Otocinclus bororo
- Conservation status: Least Concern (IUCN 3.1)

Scientific classification
- Kingdom: Animalia
- Phylum: Chordata
- Class: Actinopterygii
- Order: Siluriformes
- Family: Loricariidae
- Genus: Otocinclus
- Species: O. bororo
- Binomial name: Otocinclus bororo Schaefer, 1997

= Otocinclus bororo =

- Authority: Schaefer, 1997
- Conservation status: LC

Species of fish

Otocinclus bororo is a species of freshwater ray-finned fish belonging to the family Loricariidae, the suckermouth armored catfishes, and the subfamily Hypoptopomatinae, the cascudinhos. This catfish is found in South America, where it occurs in the Paraguay River basin in the Brazilian states of Mato Grosso and Mato Grosso do Sul and in Paraguay. This species reaches a maximum standard length of 3.1 cm.

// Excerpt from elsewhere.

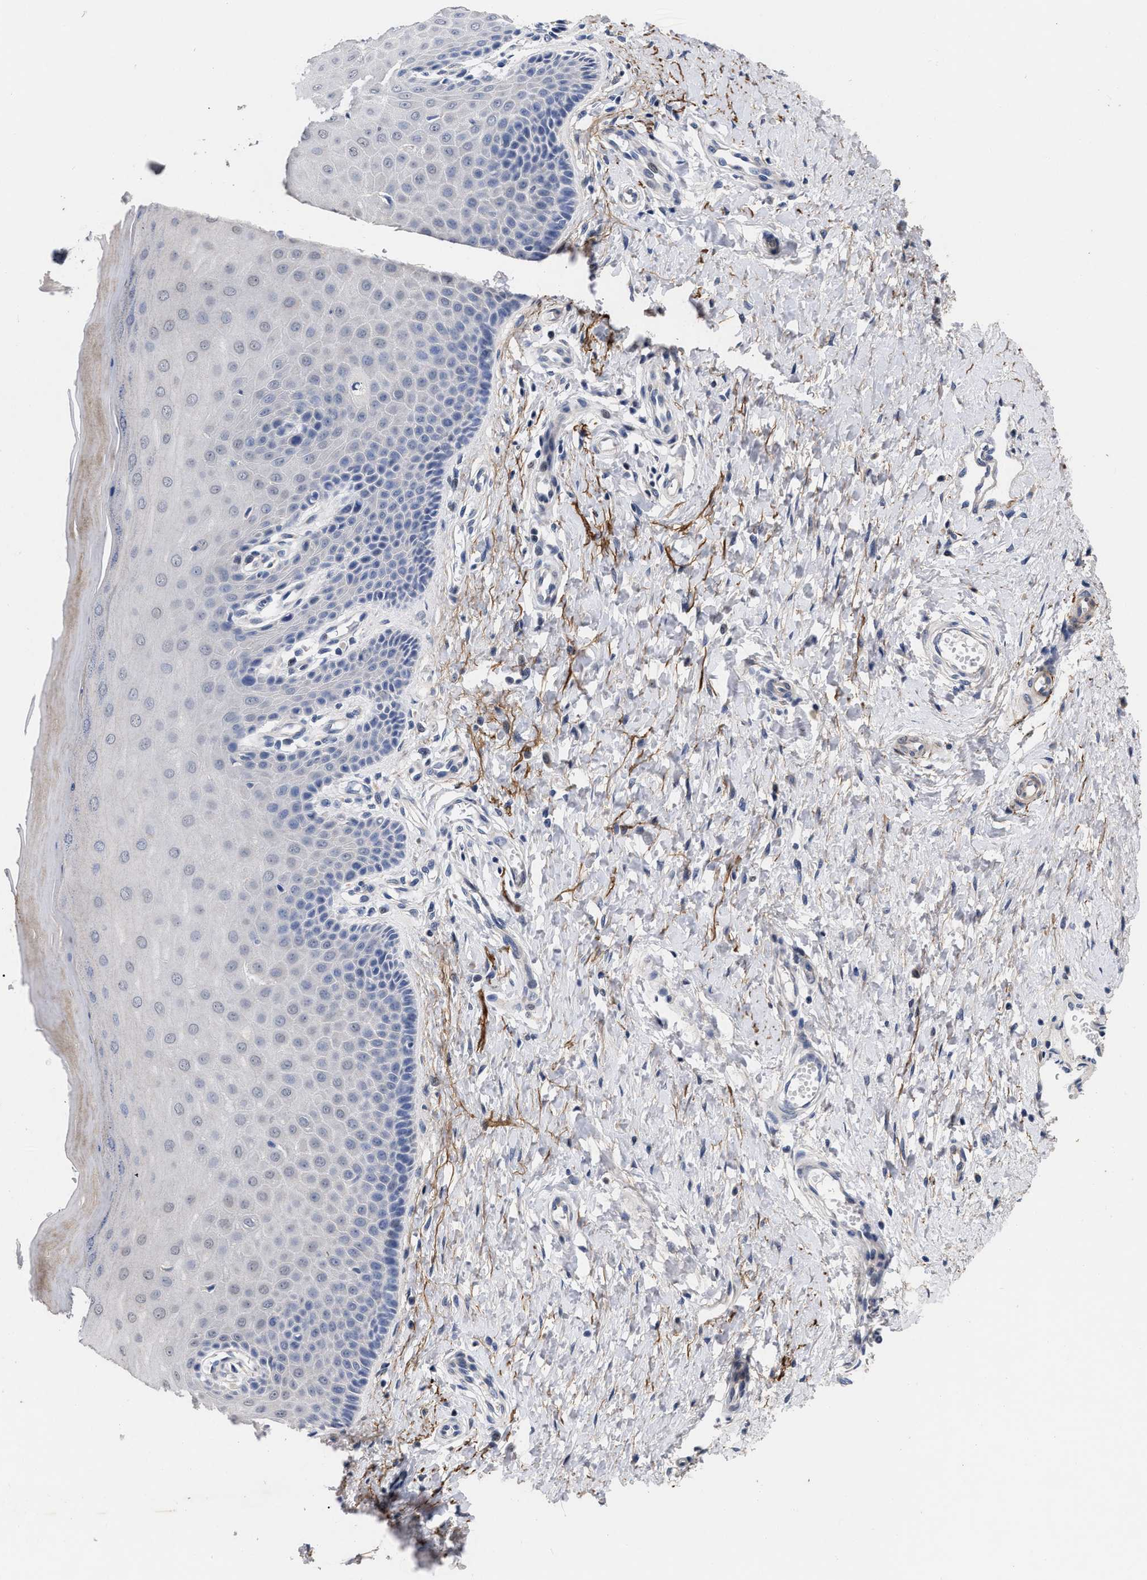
{"staining": {"intensity": "negative", "quantity": "none", "location": "none"}, "tissue": "cervix", "cell_type": "Glandular cells", "image_type": "normal", "snomed": [{"axis": "morphology", "description": "Normal tissue, NOS"}, {"axis": "topography", "description": "Cervix"}], "caption": "Immunohistochemical staining of benign human cervix displays no significant staining in glandular cells. (Stains: DAB immunohistochemistry (IHC) with hematoxylin counter stain, Microscopy: brightfield microscopy at high magnification).", "gene": "CCN5", "patient": {"sex": "female", "age": 55}}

Otocinclus arnoldi has a specific name which refers to the Bororo, an indigenous people who used to live on the plains to the west of the Paraguay River between the Jauru and Guaporé Rivers in Western Brazil.

Otocinclus bororo is found in the aquarium trade, where it is sometimes called the Paraguay dwarf sucker.